Title: Joslyn, George
Source text: The Medical and Surgical History of the War of the Rebellion. (1861-65.), Part 2, Volume 1 (Washington, DC: Government Printing Office, 1879), 151.
Civil War Washington ID: med.d1e40893
Case from the case-book and medical descriptive lists of the DOUGLAS HOSPITAL, Washington, D. C., Assistant Surgeon William Thomson, U. S. A., in charge from February, 1863, to September, 1864, and after September, 1865:
CASE 308.—Private George Joslyn, company A, 111th New York volunteers; admitted from the army of the Potomac November 4, 1863. Chronic diarrhœa.

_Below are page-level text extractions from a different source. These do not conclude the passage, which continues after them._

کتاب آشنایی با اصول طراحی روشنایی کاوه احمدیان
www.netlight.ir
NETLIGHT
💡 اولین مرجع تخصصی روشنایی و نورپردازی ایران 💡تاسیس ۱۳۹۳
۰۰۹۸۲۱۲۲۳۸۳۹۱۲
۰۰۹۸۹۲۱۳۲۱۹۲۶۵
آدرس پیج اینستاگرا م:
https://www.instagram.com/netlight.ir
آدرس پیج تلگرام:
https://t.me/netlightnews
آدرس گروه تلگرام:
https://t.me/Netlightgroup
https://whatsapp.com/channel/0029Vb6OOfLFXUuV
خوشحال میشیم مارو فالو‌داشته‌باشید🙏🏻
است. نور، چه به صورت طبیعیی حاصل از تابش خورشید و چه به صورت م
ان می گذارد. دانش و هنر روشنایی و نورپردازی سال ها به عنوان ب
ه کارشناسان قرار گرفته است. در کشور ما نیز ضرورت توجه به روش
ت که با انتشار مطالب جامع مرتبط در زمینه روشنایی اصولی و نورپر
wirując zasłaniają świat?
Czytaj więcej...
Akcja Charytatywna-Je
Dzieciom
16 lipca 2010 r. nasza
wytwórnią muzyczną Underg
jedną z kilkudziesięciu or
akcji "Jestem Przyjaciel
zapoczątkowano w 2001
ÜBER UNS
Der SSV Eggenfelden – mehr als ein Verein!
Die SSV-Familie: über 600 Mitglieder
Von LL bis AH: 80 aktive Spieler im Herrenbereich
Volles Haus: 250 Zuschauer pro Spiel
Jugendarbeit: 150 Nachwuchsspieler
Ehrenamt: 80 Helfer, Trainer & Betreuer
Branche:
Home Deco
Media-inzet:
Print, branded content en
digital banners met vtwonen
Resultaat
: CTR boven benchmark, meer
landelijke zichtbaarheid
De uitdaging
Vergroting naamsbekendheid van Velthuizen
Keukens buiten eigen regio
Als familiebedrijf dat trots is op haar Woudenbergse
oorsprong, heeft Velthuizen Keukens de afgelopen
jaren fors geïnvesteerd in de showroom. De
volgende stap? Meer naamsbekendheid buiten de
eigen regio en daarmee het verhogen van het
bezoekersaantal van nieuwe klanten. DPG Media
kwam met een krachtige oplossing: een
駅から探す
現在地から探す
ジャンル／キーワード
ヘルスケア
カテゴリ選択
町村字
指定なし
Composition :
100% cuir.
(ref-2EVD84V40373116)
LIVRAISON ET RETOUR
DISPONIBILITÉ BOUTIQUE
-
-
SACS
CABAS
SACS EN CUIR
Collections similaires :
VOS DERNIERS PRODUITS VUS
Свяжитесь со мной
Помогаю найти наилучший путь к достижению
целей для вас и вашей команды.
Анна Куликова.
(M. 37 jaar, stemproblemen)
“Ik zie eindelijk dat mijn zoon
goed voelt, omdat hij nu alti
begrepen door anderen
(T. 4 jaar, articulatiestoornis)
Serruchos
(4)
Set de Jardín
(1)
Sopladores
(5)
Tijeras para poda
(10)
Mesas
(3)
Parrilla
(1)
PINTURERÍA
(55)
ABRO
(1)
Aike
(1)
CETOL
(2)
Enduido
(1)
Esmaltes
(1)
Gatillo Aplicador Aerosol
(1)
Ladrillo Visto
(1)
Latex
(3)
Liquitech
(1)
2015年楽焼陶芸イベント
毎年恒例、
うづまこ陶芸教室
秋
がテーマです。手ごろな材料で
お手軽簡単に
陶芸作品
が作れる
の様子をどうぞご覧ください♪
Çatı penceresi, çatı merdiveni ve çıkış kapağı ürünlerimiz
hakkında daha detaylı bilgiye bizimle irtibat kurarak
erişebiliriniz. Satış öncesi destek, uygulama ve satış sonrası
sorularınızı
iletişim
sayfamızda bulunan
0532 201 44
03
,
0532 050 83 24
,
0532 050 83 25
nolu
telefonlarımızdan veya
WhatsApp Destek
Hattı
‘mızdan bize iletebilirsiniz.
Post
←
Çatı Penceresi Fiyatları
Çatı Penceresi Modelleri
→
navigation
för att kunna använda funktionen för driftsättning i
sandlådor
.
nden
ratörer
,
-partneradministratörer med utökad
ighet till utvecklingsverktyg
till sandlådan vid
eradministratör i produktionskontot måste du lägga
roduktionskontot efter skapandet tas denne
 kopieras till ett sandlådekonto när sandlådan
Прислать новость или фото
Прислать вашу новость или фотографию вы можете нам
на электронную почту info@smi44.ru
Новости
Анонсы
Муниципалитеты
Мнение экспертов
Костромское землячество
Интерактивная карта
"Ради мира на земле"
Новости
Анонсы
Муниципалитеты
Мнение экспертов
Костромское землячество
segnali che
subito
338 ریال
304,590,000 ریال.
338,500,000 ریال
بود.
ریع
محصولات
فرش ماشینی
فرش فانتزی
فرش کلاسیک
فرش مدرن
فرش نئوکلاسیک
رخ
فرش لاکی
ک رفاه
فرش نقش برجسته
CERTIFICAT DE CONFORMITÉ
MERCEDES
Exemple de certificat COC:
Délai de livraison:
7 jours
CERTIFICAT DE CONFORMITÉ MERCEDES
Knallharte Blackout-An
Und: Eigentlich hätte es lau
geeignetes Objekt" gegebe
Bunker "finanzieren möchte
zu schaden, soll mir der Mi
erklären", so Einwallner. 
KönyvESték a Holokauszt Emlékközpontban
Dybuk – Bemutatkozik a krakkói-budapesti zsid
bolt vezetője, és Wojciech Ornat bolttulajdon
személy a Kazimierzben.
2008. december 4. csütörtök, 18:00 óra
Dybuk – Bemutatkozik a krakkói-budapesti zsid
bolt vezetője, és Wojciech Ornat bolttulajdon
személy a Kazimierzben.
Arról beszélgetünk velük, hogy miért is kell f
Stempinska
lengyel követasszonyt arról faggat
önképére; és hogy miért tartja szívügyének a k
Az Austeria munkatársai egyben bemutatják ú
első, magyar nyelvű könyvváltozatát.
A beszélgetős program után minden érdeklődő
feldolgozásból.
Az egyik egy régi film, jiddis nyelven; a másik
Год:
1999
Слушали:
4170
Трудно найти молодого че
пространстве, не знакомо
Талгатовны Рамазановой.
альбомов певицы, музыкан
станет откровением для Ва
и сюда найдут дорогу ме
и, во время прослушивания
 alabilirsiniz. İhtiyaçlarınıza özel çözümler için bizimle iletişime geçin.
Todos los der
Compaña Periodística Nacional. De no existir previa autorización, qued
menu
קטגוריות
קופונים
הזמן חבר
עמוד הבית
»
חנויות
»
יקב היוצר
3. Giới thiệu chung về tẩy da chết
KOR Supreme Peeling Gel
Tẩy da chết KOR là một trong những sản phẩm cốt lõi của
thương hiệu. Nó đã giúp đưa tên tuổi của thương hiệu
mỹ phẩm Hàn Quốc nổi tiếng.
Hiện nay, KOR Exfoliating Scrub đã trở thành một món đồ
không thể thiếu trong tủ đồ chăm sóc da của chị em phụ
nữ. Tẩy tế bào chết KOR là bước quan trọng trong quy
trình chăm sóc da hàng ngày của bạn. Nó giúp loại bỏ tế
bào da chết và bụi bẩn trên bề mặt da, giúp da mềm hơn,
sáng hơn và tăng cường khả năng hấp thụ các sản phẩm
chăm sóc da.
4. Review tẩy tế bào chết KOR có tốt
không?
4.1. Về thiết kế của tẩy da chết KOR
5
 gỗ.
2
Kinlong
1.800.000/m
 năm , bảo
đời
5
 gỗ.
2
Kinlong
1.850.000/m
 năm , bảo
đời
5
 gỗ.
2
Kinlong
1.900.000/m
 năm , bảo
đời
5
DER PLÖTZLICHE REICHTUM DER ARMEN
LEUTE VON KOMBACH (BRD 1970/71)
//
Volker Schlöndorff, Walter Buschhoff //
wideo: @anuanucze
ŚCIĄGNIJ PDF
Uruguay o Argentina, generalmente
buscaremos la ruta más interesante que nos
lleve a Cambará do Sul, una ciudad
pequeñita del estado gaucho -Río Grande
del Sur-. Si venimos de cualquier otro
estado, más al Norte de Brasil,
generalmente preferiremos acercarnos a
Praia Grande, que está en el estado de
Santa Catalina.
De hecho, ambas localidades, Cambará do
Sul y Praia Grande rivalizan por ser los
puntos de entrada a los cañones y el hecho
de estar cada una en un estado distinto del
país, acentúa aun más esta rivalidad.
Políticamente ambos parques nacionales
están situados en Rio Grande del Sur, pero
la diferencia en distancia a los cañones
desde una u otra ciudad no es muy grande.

This patient was first seen by the reporter January 7, 1864. He was then exceedingly emaciated; his eyes sunken; pulse frequent and feeble. He had a continual desire to go to stool; his dejections were very thin, resembling colored water. He died January 15th. Autopsy: The solitary glands of the small intestine were inflamed, some of them ulcerated. There were several large ulcers in the patches of Peyer. The large intestine was contracted to about an inch in diameter, its coats much thickened; its mucous membrane was blackened by a deposit of pigment, and studded with numerous ulcers and cicatrices. The liver and kidneys were fatty. The other organs were normal. The brain was not examined.—Acting Assistant Surgeon Henry Gibbons, jr.